**PROVIDED RECORDS:**
● ● ●

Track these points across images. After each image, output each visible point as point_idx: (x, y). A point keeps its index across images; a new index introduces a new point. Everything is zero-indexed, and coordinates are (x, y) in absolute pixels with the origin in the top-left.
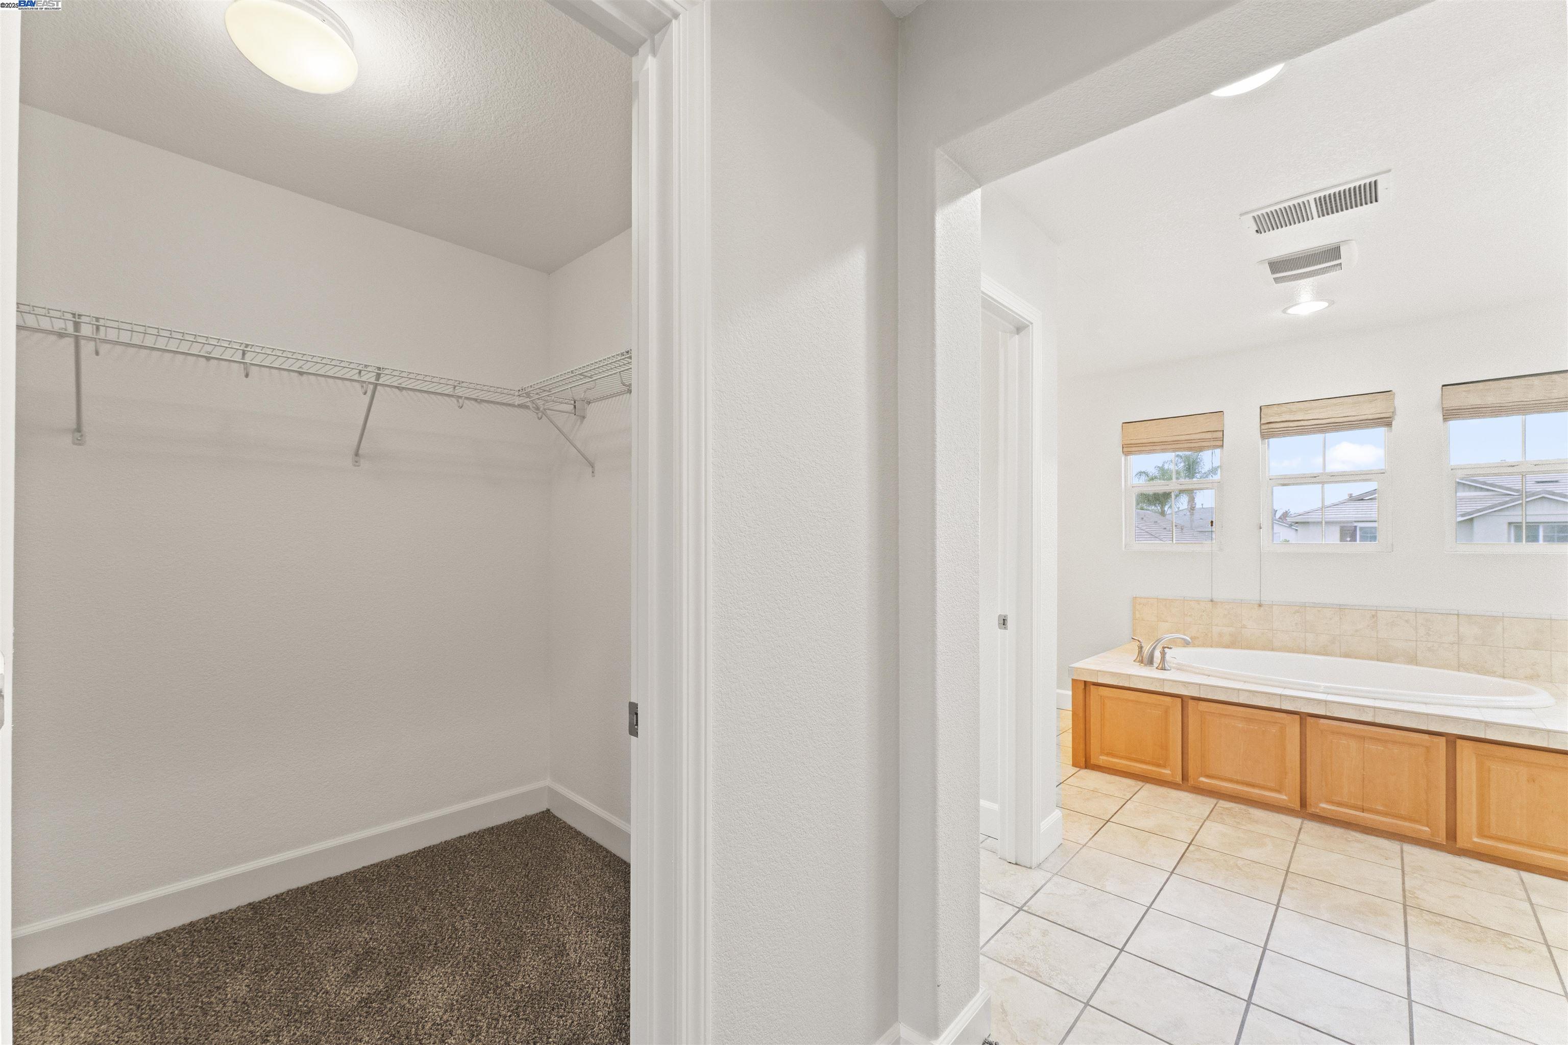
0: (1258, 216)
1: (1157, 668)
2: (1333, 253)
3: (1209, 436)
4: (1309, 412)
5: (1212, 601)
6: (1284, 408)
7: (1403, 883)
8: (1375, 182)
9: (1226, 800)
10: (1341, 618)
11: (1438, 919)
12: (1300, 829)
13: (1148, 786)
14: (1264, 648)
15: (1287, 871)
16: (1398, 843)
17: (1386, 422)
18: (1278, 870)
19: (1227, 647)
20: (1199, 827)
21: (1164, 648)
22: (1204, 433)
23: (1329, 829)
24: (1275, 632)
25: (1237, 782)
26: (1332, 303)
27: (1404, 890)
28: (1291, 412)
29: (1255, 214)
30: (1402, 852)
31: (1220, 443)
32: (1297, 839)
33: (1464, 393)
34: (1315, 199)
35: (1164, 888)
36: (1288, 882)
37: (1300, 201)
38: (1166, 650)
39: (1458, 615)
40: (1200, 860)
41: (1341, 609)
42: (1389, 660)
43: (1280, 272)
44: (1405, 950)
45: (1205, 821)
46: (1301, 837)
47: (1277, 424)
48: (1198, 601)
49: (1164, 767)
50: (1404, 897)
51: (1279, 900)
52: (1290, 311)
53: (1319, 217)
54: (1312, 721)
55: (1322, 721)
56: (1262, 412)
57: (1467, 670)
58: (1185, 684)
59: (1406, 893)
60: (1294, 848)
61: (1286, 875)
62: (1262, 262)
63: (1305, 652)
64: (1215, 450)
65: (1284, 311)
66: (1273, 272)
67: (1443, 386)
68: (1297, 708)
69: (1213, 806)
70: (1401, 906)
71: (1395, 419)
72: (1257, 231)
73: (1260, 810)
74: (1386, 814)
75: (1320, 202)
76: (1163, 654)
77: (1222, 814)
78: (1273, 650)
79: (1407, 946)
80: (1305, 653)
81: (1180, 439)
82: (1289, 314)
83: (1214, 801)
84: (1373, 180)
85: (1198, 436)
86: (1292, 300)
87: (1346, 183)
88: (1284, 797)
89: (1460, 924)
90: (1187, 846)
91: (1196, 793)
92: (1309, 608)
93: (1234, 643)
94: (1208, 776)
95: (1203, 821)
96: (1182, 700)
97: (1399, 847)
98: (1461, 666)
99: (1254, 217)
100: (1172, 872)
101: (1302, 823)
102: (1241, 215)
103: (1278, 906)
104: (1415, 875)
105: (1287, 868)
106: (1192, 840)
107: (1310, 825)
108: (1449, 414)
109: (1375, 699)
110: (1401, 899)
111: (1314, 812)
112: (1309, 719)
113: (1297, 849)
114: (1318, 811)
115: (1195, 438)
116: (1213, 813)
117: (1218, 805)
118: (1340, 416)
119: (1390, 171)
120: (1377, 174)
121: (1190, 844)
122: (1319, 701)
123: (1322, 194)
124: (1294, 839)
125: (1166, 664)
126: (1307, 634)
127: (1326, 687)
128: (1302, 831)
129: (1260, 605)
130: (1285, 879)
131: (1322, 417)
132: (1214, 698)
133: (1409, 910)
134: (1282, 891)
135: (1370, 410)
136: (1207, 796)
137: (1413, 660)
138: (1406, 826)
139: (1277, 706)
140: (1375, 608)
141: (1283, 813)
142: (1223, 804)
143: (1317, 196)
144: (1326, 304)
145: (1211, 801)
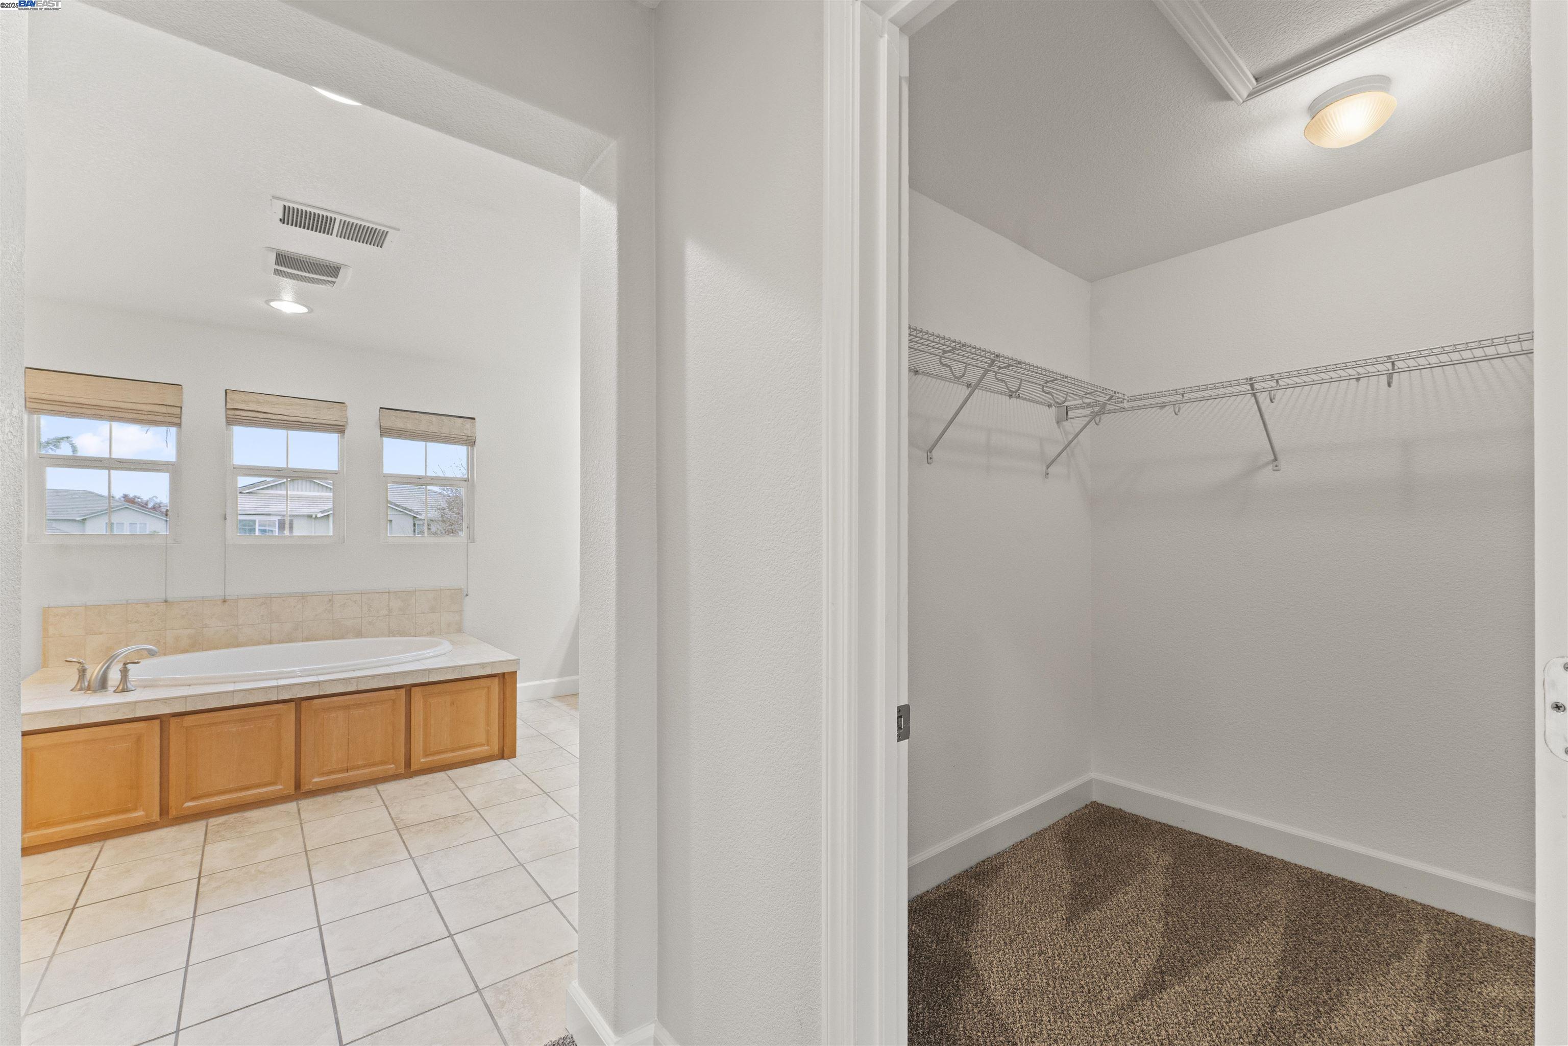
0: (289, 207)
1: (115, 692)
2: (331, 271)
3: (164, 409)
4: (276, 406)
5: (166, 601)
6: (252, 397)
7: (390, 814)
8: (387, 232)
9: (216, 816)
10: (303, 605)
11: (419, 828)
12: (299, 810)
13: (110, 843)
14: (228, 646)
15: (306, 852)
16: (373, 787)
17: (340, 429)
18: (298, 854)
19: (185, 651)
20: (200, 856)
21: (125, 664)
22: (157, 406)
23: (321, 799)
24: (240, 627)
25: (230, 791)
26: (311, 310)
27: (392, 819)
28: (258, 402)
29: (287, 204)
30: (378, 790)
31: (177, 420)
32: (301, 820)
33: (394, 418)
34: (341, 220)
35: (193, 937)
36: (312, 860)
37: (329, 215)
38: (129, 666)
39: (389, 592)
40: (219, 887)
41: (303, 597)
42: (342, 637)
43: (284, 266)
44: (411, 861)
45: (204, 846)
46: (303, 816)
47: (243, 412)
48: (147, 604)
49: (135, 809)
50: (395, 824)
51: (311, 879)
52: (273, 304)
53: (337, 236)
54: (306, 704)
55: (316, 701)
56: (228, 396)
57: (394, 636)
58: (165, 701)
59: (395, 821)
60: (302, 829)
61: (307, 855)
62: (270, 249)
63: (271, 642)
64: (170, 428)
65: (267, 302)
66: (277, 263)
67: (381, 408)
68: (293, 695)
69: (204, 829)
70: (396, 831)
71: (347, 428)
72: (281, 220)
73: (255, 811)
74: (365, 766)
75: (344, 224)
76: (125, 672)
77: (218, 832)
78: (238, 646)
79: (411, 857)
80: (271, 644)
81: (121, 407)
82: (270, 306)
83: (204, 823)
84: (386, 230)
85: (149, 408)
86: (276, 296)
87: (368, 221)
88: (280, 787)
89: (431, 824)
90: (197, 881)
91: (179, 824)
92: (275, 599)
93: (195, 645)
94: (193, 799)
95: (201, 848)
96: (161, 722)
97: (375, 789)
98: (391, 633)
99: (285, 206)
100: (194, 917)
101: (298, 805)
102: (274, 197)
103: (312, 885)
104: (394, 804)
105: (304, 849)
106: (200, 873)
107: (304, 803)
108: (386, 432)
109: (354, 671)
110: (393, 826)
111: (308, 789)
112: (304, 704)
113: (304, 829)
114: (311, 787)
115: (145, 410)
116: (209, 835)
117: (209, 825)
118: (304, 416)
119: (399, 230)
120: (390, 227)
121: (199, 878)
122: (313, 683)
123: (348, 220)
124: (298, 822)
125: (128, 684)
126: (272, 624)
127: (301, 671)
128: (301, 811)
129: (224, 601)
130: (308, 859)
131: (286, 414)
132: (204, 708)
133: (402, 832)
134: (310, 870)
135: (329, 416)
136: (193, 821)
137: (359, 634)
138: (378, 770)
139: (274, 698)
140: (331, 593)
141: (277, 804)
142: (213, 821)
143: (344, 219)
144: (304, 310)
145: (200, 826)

● ● ●

**REQUIRED ACTION:** Reproduce all of the items above verbatim, leaving out the pictures.

**SOLUTION TO THE PROBLEM:**
Track these points across images. After each image, output each visible point as point_idx: (x, y). A point keeps its index across images; a new index introduces a new point. Everything is zero-indexed, and coordinates are (x, y) in absolute pixels with the origin in the top-left.
0: (1258, 216)
1: (1157, 668)
2: (1333, 253)
3: (1209, 436)
4: (1309, 412)
5: (1212, 601)
6: (1284, 408)
7: (1403, 883)
8: (1375, 182)
9: (1226, 800)
10: (1341, 618)
11: (1438, 919)
12: (1300, 829)
13: (1148, 786)
14: (1264, 648)
15: (1287, 871)
16: (1398, 843)
17: (1386, 422)
18: (1278, 870)
19: (1227, 647)
20: (1199, 827)
21: (1164, 648)
22: (1204, 433)
23: (1329, 829)
24: (1275, 632)
25: (1237, 782)
26: (1332, 303)
27: (1404, 890)
28: (1291, 412)
29: (1255, 214)
30: (1402, 852)
31: (1220, 443)
32: (1297, 839)
33: (1464, 393)
34: (1315, 199)
35: (1164, 888)
36: (1288, 882)
37: (1300, 201)
38: (1166, 650)
39: (1458, 615)
40: (1200, 860)
41: (1341, 609)
42: (1389, 660)
43: (1280, 272)
44: (1405, 950)
45: (1205, 821)
46: (1301, 837)
47: (1277, 424)
48: (1198, 601)
49: (1164, 767)
50: (1404, 897)
51: (1279, 900)
52: (1290, 311)
53: (1319, 217)
54: (1312, 721)
55: (1322, 721)
56: (1262, 412)
57: (1467, 670)
58: (1185, 684)
59: (1406, 893)
60: (1294, 848)
61: (1286, 875)
62: (1262, 262)
63: (1305, 652)
64: (1215, 450)
65: (1284, 311)
66: (1273, 272)
67: (1443, 386)
68: (1297, 708)
69: (1213, 806)
70: (1401, 906)
71: (1395, 419)
72: (1257, 231)
73: (1260, 810)
74: (1386, 814)
75: (1320, 202)
76: (1163, 654)
77: (1222, 814)
78: (1273, 650)
79: (1407, 946)
80: (1305, 653)
81: (1180, 439)
82: (1289, 314)
83: (1214, 801)
84: (1373, 180)
85: (1198, 436)
86: (1292, 300)
87: (1346, 183)
88: (1284, 797)
89: (1460, 924)
90: (1187, 846)
91: (1196, 793)
92: (1309, 608)
93: (1234, 643)
94: (1208, 776)
95: (1203, 821)
96: (1182, 700)
97: (1399, 847)
98: (1461, 666)
99: (1254, 217)
100: (1172, 872)
101: (1302, 823)
102: (1241, 215)
103: (1278, 906)
104: (1415, 875)
105: (1287, 868)
106: (1192, 840)
107: (1310, 825)
108: (1449, 414)
109: (1375, 699)
110: (1401, 899)
111: (1314, 812)
112: (1309, 719)
113: (1297, 849)
114: (1318, 811)
115: (1195, 438)
116: (1213, 813)
117: (1218, 805)
118: (1340, 416)
119: (1390, 171)
120: (1377, 174)
121: (1190, 844)
122: (1319, 701)
123: (1322, 194)
124: (1294, 839)
125: (1166, 664)
126: (1307, 634)
127: (1326, 687)
128: (1302, 831)
129: (1260, 605)
130: (1285, 879)
131: (1322, 417)
132: (1214, 698)
133: (1409, 910)
134: (1282, 891)
135: (1370, 410)
136: (1207, 796)
137: (1413, 660)
138: (1406, 826)
139: (1277, 706)
140: (1375, 608)
141: (1283, 813)
142: (1223, 804)
143: (1317, 196)
144: (1326, 304)
145: (1211, 801)
0: (289, 207)
1: (115, 692)
2: (331, 271)
3: (164, 409)
4: (276, 406)
5: (166, 601)
6: (252, 397)
7: (390, 814)
8: (387, 232)
9: (216, 816)
10: (303, 605)
11: (419, 828)
12: (299, 810)
13: (110, 843)
14: (228, 646)
15: (306, 852)
16: (373, 787)
17: (340, 429)
18: (298, 854)
19: (185, 651)
20: (200, 856)
21: (125, 664)
22: (157, 406)
23: (321, 799)
24: (240, 627)
25: (230, 791)
26: (311, 310)
27: (392, 819)
28: (258, 402)
29: (287, 204)
30: (378, 790)
31: (177, 420)
32: (301, 820)
33: (394, 418)
34: (341, 220)
35: (193, 937)
36: (312, 860)
37: (329, 215)
38: (129, 666)
39: (389, 592)
40: (219, 887)
41: (303, 597)
42: (342, 637)
43: (284, 266)
44: (411, 861)
45: (204, 846)
46: (303, 816)
47: (243, 412)
48: (147, 604)
49: (135, 809)
50: (395, 824)
51: (311, 879)
52: (273, 304)
53: (337, 236)
54: (306, 704)
55: (316, 701)
56: (228, 396)
57: (394, 636)
58: (165, 701)
59: (395, 821)
60: (302, 829)
61: (307, 855)
62: (270, 249)
63: (271, 642)
64: (170, 428)
65: (267, 302)
66: (277, 263)
67: (381, 408)
68: (293, 695)
69: (204, 829)
70: (396, 831)
71: (347, 428)
72: (281, 220)
73: (255, 811)
74: (365, 766)
75: (344, 224)
76: (125, 672)
77: (218, 832)
78: (238, 646)
79: (411, 857)
80: (271, 644)
81: (121, 407)
82: (270, 306)
83: (204, 823)
84: (386, 230)
85: (149, 408)
86: (276, 296)
87: (368, 221)
88: (280, 787)
89: (431, 824)
90: (197, 881)
91: (179, 824)
92: (275, 599)
93: (195, 645)
94: (193, 799)
95: (201, 848)
96: (161, 722)
97: (375, 789)
98: (391, 633)
99: (285, 206)
100: (194, 917)
101: (298, 805)
102: (274, 197)
103: (312, 885)
104: (394, 804)
105: (304, 849)
106: (200, 873)
107: (304, 803)
108: (386, 432)
109: (354, 671)
110: (393, 826)
111: (308, 789)
112: (304, 704)
113: (304, 829)
114: (311, 787)
115: (145, 410)
116: (209, 835)
117: (209, 825)
118: (304, 416)
119: (399, 230)
120: (390, 227)
121: (199, 878)
122: (313, 683)
123: (348, 220)
124: (298, 822)
125: (128, 684)
126: (272, 624)
127: (301, 671)
128: (301, 811)
129: (224, 601)
130: (308, 859)
131: (286, 414)
132: (204, 708)
133: (402, 832)
134: (310, 870)
135: (329, 416)
136: (193, 821)
137: (359, 634)
138: (378, 770)
139: (274, 698)
140: (331, 593)
141: (277, 804)
142: (213, 821)
143: (344, 219)
144: (304, 310)
145: (200, 826)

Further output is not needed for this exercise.